Images with localized body landmarks:
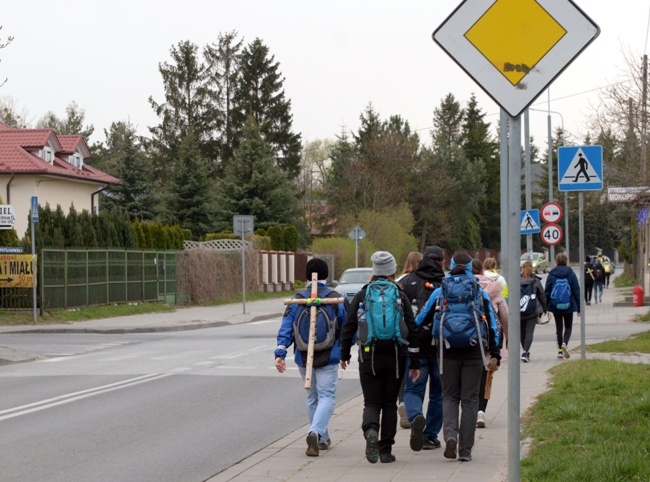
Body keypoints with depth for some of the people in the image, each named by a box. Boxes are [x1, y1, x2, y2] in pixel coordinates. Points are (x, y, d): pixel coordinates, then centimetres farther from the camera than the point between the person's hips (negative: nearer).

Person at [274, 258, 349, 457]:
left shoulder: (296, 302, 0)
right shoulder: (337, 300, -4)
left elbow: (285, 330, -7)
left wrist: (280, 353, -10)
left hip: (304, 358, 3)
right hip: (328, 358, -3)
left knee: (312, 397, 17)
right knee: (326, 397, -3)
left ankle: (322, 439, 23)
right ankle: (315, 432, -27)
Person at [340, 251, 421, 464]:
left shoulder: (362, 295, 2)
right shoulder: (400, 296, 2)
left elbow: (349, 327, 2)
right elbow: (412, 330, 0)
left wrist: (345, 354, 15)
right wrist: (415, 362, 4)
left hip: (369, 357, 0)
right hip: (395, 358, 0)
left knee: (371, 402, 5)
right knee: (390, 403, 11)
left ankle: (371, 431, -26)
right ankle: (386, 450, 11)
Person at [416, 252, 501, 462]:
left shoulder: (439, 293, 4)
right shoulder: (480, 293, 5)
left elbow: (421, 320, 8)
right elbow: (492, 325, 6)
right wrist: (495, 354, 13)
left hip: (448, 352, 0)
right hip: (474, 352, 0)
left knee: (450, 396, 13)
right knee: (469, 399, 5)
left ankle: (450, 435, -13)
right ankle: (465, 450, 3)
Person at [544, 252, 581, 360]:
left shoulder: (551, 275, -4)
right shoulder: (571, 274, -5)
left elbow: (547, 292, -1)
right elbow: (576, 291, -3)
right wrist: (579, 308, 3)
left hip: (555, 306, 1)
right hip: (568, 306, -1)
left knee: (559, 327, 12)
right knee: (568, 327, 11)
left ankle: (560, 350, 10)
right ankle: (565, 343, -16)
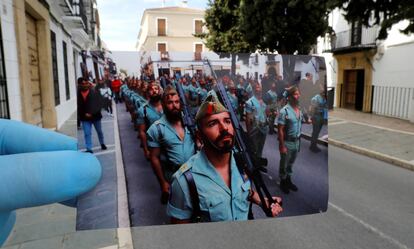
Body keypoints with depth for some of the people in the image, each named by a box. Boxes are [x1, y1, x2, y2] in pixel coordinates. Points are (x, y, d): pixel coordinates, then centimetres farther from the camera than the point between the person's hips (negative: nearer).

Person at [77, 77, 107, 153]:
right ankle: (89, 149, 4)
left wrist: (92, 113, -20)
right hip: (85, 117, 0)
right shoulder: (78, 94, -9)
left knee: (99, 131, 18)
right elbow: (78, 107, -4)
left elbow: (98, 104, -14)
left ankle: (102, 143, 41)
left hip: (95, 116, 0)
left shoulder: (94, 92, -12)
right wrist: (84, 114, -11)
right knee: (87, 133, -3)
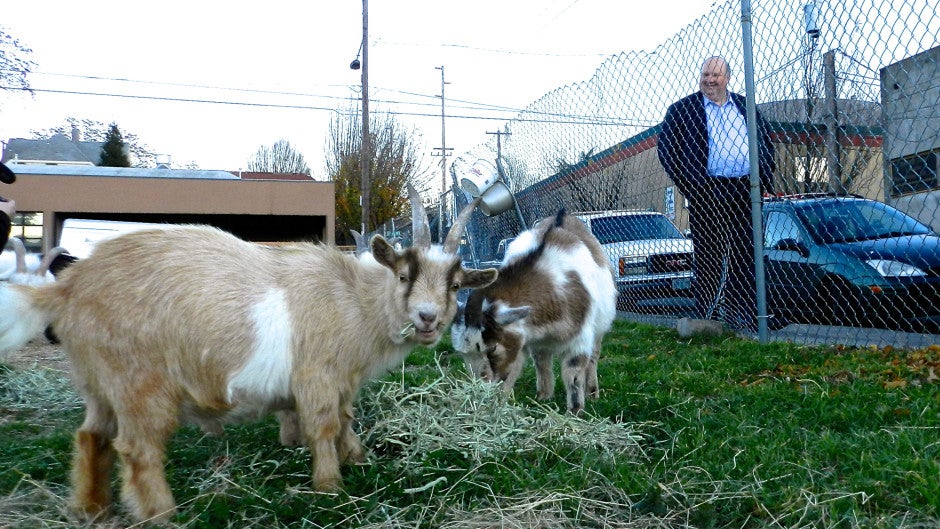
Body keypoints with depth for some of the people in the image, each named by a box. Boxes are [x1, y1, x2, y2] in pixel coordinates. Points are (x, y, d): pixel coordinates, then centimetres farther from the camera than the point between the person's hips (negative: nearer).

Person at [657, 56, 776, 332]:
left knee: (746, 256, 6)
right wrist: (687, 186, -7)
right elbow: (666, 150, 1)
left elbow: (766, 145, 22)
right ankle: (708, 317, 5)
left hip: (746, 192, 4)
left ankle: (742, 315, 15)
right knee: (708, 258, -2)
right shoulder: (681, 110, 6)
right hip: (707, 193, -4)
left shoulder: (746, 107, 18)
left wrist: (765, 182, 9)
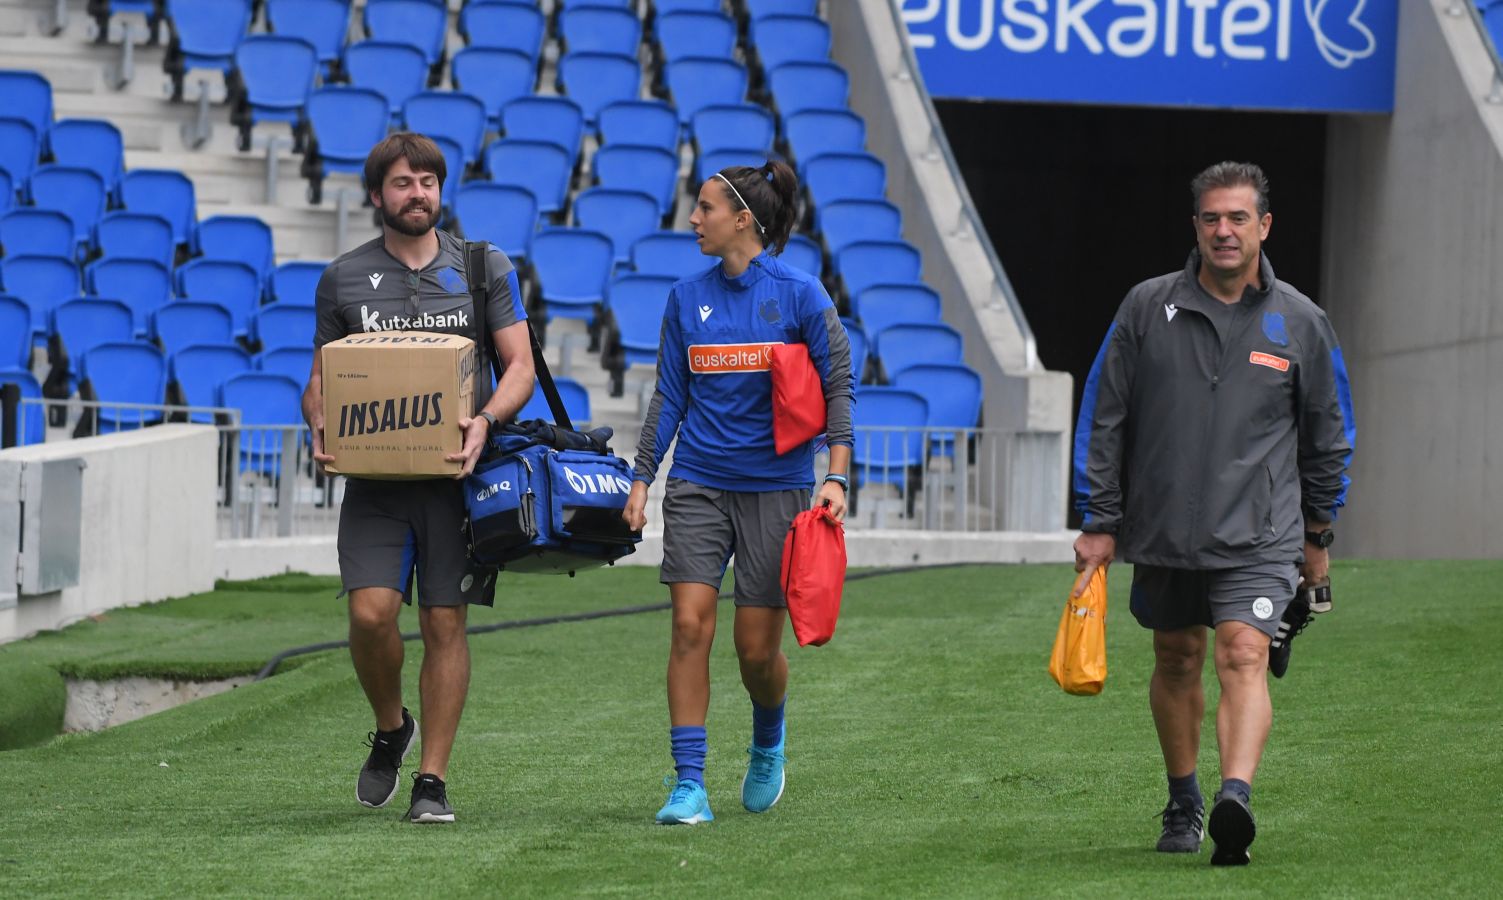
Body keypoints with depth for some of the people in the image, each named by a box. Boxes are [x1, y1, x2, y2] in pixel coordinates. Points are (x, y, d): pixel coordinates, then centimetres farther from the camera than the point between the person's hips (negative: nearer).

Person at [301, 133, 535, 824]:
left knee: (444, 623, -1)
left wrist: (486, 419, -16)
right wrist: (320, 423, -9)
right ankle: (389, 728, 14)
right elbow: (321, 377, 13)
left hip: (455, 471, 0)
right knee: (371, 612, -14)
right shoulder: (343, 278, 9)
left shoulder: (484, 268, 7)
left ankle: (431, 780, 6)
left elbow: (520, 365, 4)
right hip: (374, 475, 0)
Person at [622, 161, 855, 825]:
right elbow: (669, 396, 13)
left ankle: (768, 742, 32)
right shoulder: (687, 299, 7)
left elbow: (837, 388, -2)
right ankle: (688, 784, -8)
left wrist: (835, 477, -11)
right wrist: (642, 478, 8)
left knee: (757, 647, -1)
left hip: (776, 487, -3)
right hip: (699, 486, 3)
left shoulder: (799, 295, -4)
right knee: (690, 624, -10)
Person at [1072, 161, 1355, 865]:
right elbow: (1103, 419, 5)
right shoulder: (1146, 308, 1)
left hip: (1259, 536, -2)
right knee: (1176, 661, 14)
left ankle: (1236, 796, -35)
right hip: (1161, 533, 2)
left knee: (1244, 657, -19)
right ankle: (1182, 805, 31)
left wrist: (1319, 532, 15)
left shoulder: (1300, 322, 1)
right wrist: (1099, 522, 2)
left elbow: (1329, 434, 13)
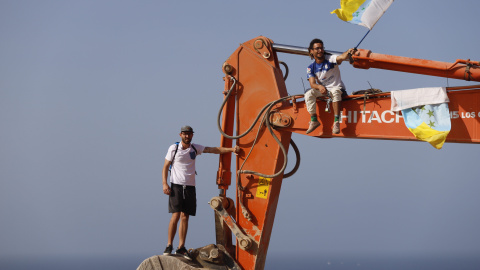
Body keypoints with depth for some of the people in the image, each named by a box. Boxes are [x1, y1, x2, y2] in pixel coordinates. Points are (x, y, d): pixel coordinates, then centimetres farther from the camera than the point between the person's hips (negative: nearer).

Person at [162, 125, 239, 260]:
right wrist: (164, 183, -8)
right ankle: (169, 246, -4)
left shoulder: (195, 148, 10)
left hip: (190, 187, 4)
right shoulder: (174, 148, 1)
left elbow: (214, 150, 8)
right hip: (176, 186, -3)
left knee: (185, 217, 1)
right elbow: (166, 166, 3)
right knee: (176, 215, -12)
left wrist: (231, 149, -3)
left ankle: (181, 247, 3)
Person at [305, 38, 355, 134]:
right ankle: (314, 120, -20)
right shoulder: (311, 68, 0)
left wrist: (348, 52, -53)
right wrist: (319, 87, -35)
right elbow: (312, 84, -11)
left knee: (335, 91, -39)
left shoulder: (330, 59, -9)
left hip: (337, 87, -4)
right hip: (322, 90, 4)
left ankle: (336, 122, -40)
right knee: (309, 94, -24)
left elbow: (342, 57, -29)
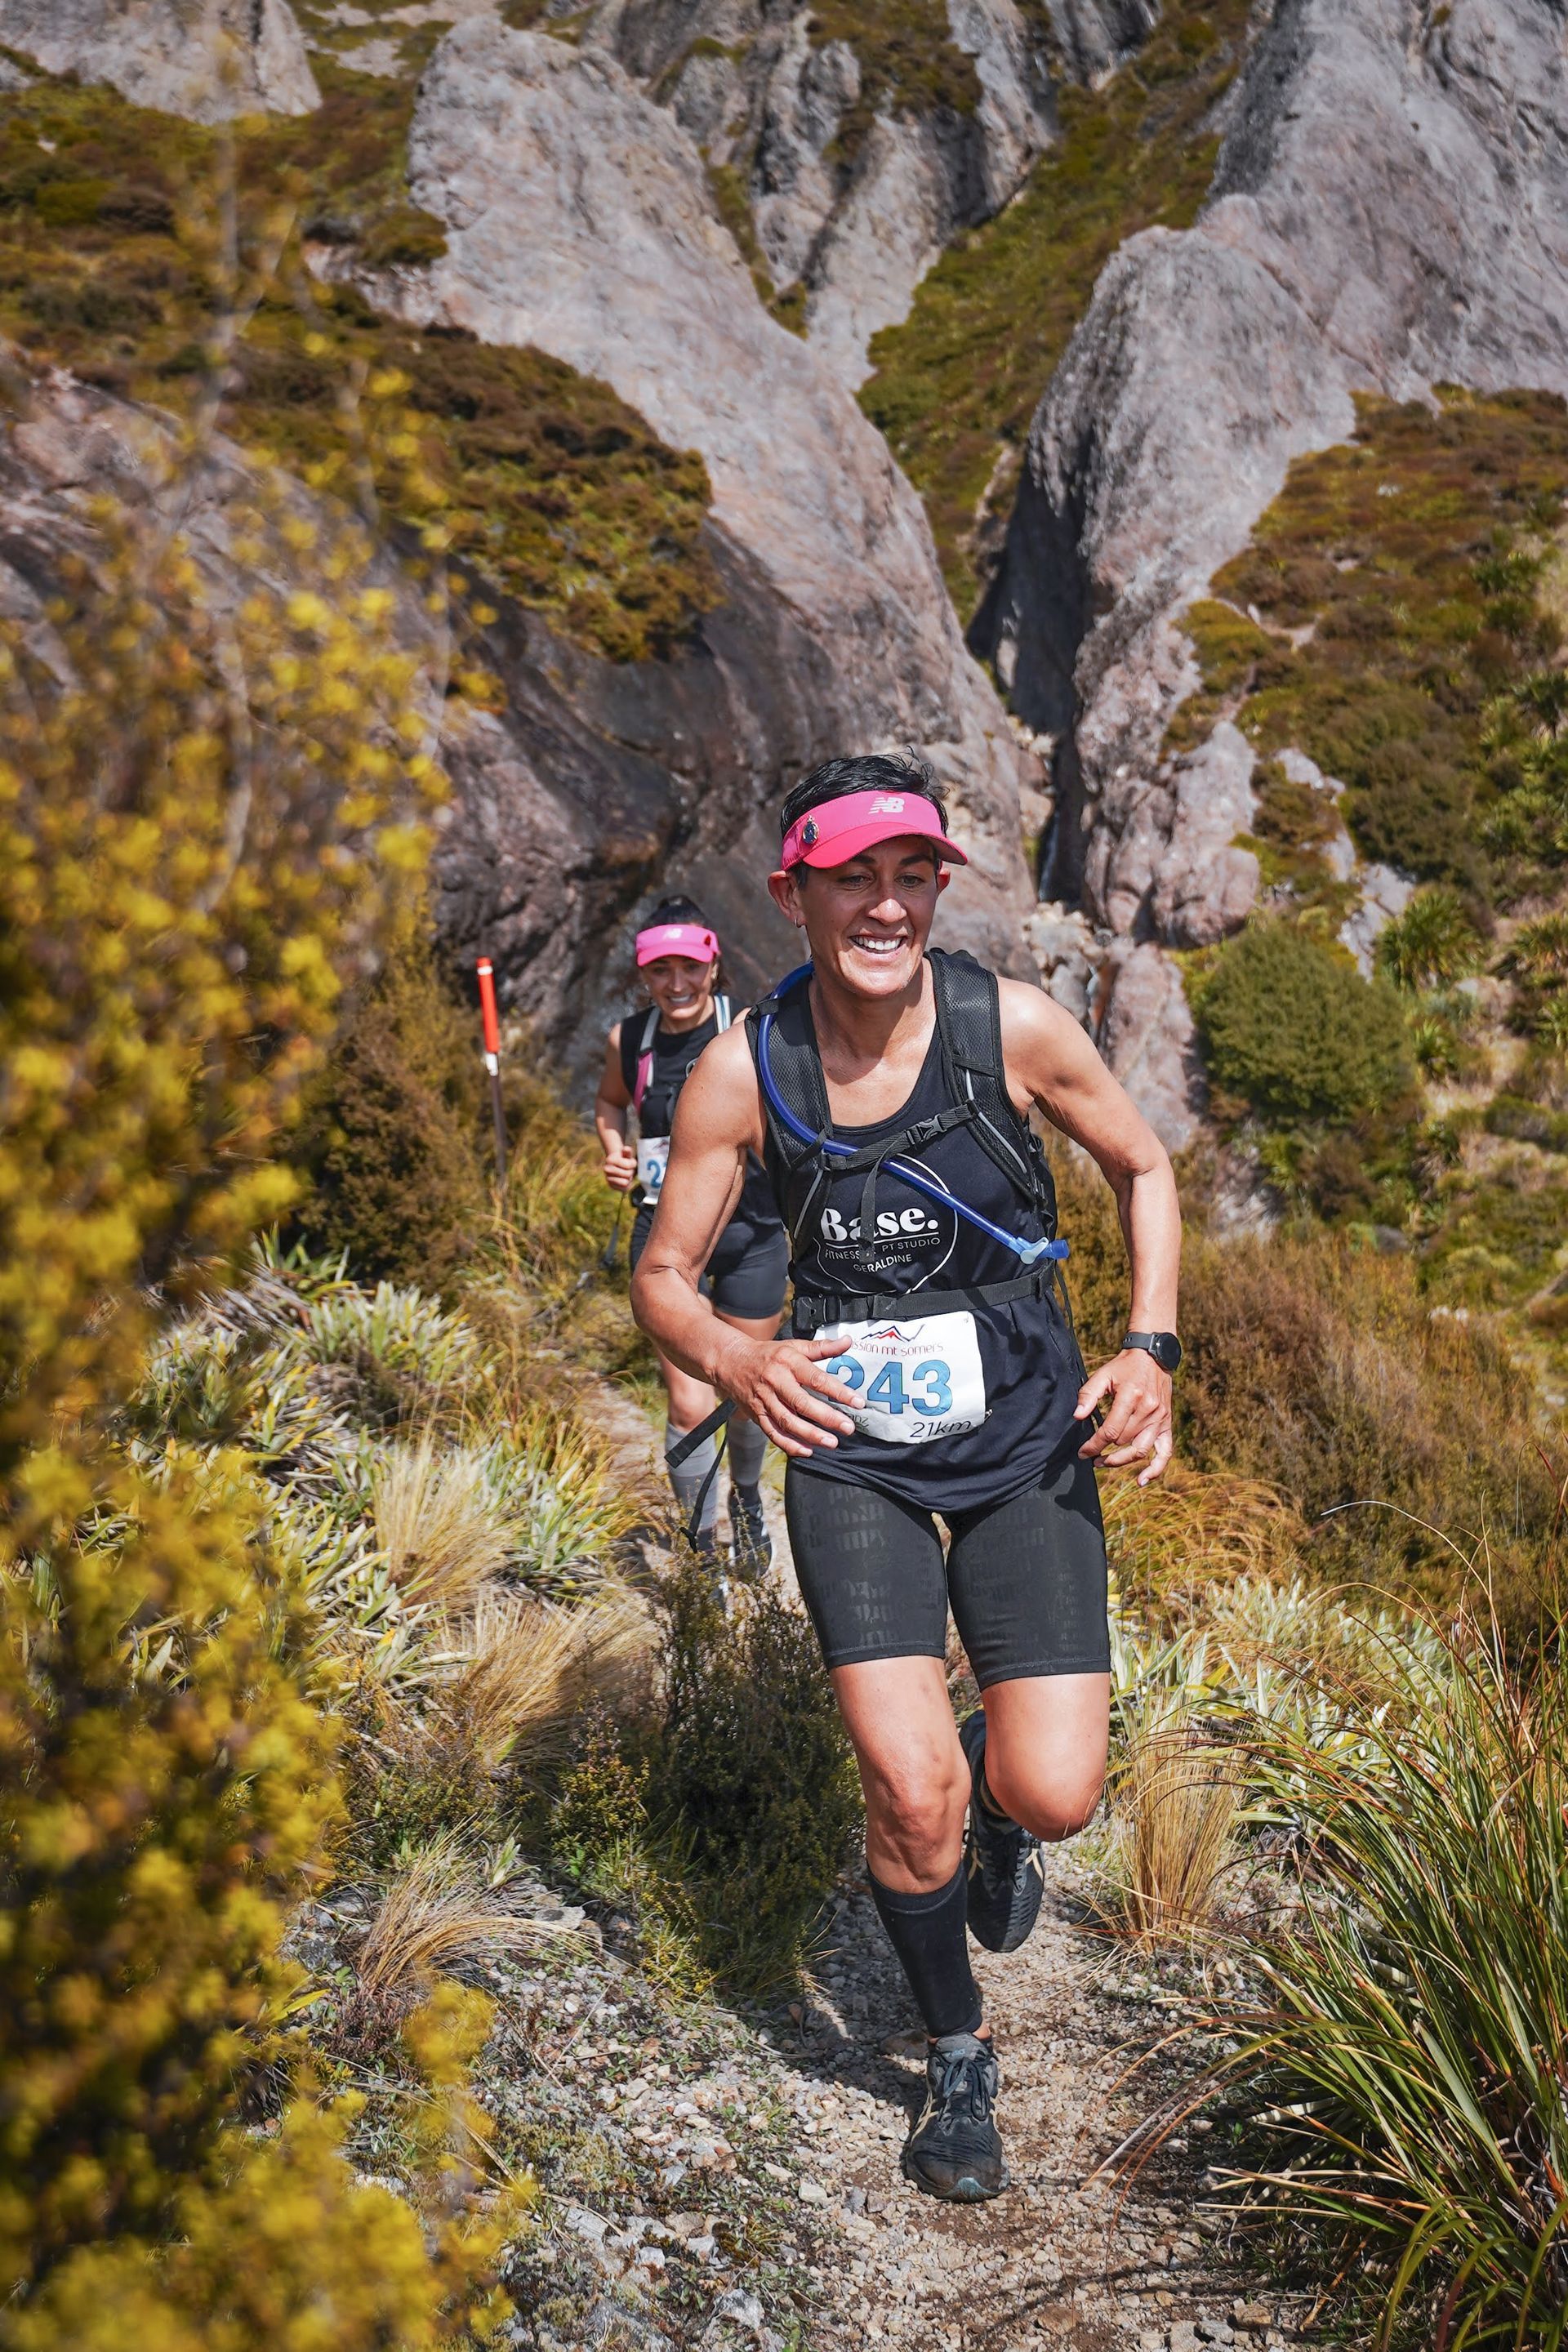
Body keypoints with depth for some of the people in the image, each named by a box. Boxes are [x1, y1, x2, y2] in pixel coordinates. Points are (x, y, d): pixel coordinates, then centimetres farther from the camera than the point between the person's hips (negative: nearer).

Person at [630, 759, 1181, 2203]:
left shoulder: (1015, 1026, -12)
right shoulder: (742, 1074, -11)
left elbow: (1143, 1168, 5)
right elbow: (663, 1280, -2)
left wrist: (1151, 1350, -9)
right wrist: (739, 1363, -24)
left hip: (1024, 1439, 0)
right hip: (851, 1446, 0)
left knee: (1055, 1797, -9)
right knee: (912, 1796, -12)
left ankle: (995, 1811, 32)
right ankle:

What the task asks
Repeat the data above exactly, images excluded.

Result of the exercise
Body keypoints with depth for some of the people in the image, each named by a box. Boxes are [x1, y1, x2, y2] in pixel coordinates. Points are (x, y, d): pixel coordinates, then centimetres farther from the camera than the point between the person's hips (negative: nearer).

Person at [274, 258, 349, 457]:
left shoulder: (296, 302, 0)
right shoulder: (337, 300, -4)
left elbow: (285, 330, -7)
left wrist: (280, 353, -10)
left hip: (304, 358, 3)
right hip: (328, 358, -3)
left knee: (312, 397, 17)
right knee: (326, 397, -3)
left ankle: (322, 439, 23)
right ankle: (315, 432, -27)
Person at [340, 251, 421, 464]:
left shoulder: (362, 295, 2)
right shoulder: (400, 296, 2)
left elbow: (349, 327, 2)
right elbow: (412, 330, 0)
left wrist: (345, 354, 15)
right wrist: (415, 362, 4)
left hip: (369, 357, 0)
right hip: (395, 358, 0)
left knee: (371, 402, 5)
right knee: (390, 403, 11)
left ankle: (371, 431, -26)
right ankle: (386, 450, 11)
Person at [416, 252, 501, 462]:
left shoulder: (439, 293, 4)
right shoulder: (480, 293, 5)
left elbow: (421, 320, 8)
right elbow: (492, 325, 6)
right wrist: (495, 354, 13)
left hip: (448, 352, 0)
right hip: (474, 352, 0)
left knee: (450, 396, 13)
right knee: (469, 399, 5)
left ankle: (450, 435, -13)
right ankle: (465, 450, 3)
Person at [544, 252, 581, 360]:
left shoulder: (551, 275, -4)
right shoulder: (571, 274, -5)
left elbow: (547, 292, -1)
right elbow: (576, 291, -3)
right wrist: (579, 308, 3)
left hip: (555, 306, 1)
right hip: (568, 306, -1)
left knee: (559, 327, 12)
right knee: (568, 327, 11)
left ankle: (560, 350, 10)
right ankle: (565, 343, -16)
Body keypoints with depth for some of the people in the image, each named by a box. Boxes are [x1, y1, x2, y2] in pixel coordinates. Points are (x, y, d): pixel coordinates, then centimetres farther from the camera than the point between the person's hips (negative: nearer).

Person at [77, 77, 107, 153]:
right ankle: (89, 149, 4)
left wrist: (92, 113, -20)
right hip: (85, 117, 0)
right shoulder: (78, 94, -9)
left knee: (99, 131, 18)
right elbow: (78, 107, -4)
left elbow: (98, 104, -14)
left ankle: (102, 143, 41)
left hip: (95, 116, 0)
left shoulder: (94, 92, -12)
right wrist: (84, 114, -11)
right knee: (87, 133, -3)
Body keypoints with depth for some of the people in the image, each named by a box. Boxes are [x1, y1, x2, y2] in pixel coordinates. Points are (x, y, d): pixel coordinates, then centimetres farther from the camera than the point between the person's hips (negative: nearer).

Person at [657, 56, 776, 332]:
left knee: (746, 256, 6)
right wrist: (687, 186, -7)
right elbow: (666, 150, 1)
left elbow: (766, 145, 22)
right ankle: (708, 317, 5)
left hip: (746, 192, 4)
left ankle: (742, 315, 15)
right knee: (708, 258, -2)
right shoulder: (681, 110, 6)
right hip: (707, 193, -4)
left shoulder: (746, 107, 18)
left wrist: (765, 182, 9)
Body keypoints with depth for some of the people in the image, each named by a box. Boxes are [x1, y1, x2, y2] in pixel coordinates. Points are (x, y, d): pixel coordinates, then centimetres farther from the camera than the point between the person's hips (negative: nearer).

Person at [301, 133, 535, 824]:
left knee: (444, 623, -1)
left wrist: (486, 419, -16)
right wrist: (320, 423, -9)
right ankle: (389, 728, 14)
right elbow: (321, 377, 13)
left hip: (455, 471, 0)
right knee: (371, 612, -14)
right shoulder: (343, 278, 9)
left shoulder: (484, 268, 7)
left ankle: (431, 780, 6)
left elbow: (520, 365, 4)
right hip: (374, 475, 0)
Person at [622, 161, 855, 825]:
right elbow: (669, 396, 13)
left ankle: (768, 742, 32)
right shoulder: (687, 299, 7)
left elbow: (837, 388, -2)
right ankle: (688, 784, -8)
left wrist: (835, 477, -11)
right wrist: (642, 478, 8)
left knee: (757, 647, -1)
left hip: (776, 487, -3)
right hip: (699, 486, 3)
left shoulder: (799, 295, -4)
right knee: (690, 624, -10)
Person at [1072, 161, 1355, 865]:
right elbow: (1103, 419, 5)
right shoulder: (1146, 308, 1)
left hip: (1259, 536, -2)
right knee: (1176, 661, 14)
left ankle: (1236, 796, -35)
right hip: (1161, 533, 2)
left knee: (1244, 657, -19)
right ankle: (1182, 805, 31)
left wrist: (1319, 532, 15)
left shoulder: (1300, 322, 1)
right wrist: (1099, 522, 2)
left elbow: (1329, 434, 13)
Body keypoints with depth for some of the people in the image, each named by a box. Boxes are [x1, y1, x2, y2] in pixel coordinates. Points are (x, y, d): pixel coordinates, then centimetres farther from the camera than the point between the person's hips (negative: nearer).

Person at [162, 125, 239, 260]:
right wrist: (164, 183, -8)
right ankle: (169, 246, -4)
left shoulder: (195, 148, 10)
left hip: (190, 187, 4)
right shoulder: (174, 148, 1)
left elbow: (214, 150, 8)
right hip: (176, 186, -3)
left knee: (185, 217, 1)
right elbow: (166, 166, 3)
right knee: (176, 215, -12)
left wrist: (231, 149, -3)
left ankle: (181, 247, 3)
Person at [305, 38, 355, 134]:
right ankle: (314, 120, -20)
right shoulder: (311, 68, 0)
left wrist: (348, 52, -53)
right wrist: (319, 87, -35)
right elbow: (312, 84, -11)
left knee: (335, 91, -39)
left shoulder: (330, 59, -9)
left hip: (337, 87, -4)
right hip: (322, 90, 4)
left ankle: (336, 122, -40)
right knee: (309, 94, -24)
left elbow: (342, 57, -29)
Body keypoints with depth for some of the people in the image, each named by a box. Boxes are [x1, y1, x2, y2] in pixel coordinates. Points are (x, y, d): pixel coordinates, then centimetres farther from the camera than the point between the person's hips (negative: nearer).

Person at [630, 759, 1181, 2203]:
left shoulder: (1015, 1026, -12)
right shoulder: (742, 1074, -11)
left elbow: (1143, 1168, 5)
right elbow: (663, 1280, -2)
left wrist: (1151, 1350, -9)
right wrist: (739, 1363, -24)
left hip: (1024, 1439, 0)
right hip: (851, 1446, 0)
left knee: (1055, 1797, -9)
right knee: (912, 1796, -12)
left ankle: (995, 1811, 32)
right ankle:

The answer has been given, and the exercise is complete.